There were two overarching lessons Murphy and Goldsworthy bestowed upon Frankel and Millhiser about the music business and the art of creating music itself. First off, when making songs, don’t overthink it. If it sounds cool, if it feels cool, just go with it. At that time, Frankel and Millhiser saw a tiny team comprised of Murphy and Goldsworthy, along with one or two other people, doing everything themselves. They’d just started DFA, and seemed like they were actually having fun.
“They were pressing 12”, they were pushing along their own careers,” Frankel says.
“Doing in-house producing, label management, all, essentially, with three people. When they wanted to do something, they did it. They found a way,” Millhiser says.
“We wanted to do stuff more like this,” Frankel chimes in.
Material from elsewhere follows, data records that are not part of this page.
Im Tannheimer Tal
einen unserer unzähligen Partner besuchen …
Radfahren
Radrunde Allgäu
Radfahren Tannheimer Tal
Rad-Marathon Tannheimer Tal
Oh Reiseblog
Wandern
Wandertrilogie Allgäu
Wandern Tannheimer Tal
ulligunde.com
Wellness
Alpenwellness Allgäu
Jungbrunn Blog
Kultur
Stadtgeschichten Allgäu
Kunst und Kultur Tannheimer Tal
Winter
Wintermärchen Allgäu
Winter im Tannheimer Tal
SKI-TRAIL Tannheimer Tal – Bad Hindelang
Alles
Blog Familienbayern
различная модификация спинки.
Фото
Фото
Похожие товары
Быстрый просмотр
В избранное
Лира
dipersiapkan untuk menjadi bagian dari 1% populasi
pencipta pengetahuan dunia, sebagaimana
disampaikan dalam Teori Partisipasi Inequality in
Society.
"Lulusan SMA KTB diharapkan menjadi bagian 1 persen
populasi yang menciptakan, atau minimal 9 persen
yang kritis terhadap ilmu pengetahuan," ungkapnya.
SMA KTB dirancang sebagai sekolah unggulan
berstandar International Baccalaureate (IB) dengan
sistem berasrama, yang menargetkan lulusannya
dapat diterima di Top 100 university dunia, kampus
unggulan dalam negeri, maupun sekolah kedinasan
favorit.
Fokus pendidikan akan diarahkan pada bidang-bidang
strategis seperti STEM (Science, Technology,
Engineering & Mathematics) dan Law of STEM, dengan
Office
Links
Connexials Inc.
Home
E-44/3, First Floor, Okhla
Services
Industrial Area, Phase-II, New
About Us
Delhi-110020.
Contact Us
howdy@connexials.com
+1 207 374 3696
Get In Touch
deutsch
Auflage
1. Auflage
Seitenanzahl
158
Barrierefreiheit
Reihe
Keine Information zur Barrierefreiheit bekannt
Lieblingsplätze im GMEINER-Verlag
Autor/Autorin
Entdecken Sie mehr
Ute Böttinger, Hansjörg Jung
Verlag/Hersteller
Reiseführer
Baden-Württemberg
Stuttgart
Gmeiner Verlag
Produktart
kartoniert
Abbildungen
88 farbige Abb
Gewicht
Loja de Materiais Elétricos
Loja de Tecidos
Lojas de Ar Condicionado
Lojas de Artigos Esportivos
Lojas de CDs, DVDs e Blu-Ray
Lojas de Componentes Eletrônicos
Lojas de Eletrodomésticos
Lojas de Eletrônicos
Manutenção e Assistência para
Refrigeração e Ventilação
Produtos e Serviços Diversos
“And we have,” Millhiser concludes.
Perhaps it’s that credo, which ultimately led Holy Ghost to reach out to West End and ask what was happening with the label, which they did earlier this year. According to Frankel, nothing was happening. Many of the songs from West End’s catalogue were held in a virtual vault. What didn’t exist digitally was sitting dormant. So they decided to bring it back.
Frankel remembers in college, he’d drive around in his car, alone, listening to disco tunes. No one else really liked the music, or shared his obsession with the era.
“But I listened purely for enjoyment,” he says.
“If we were gonna make dance music, probably the most musical dance music is and was disco,” Millhiser adds. “I think we were both always drawn to that piano solo, or that bass line, whatever it was. And in awe of the musicianship in it.”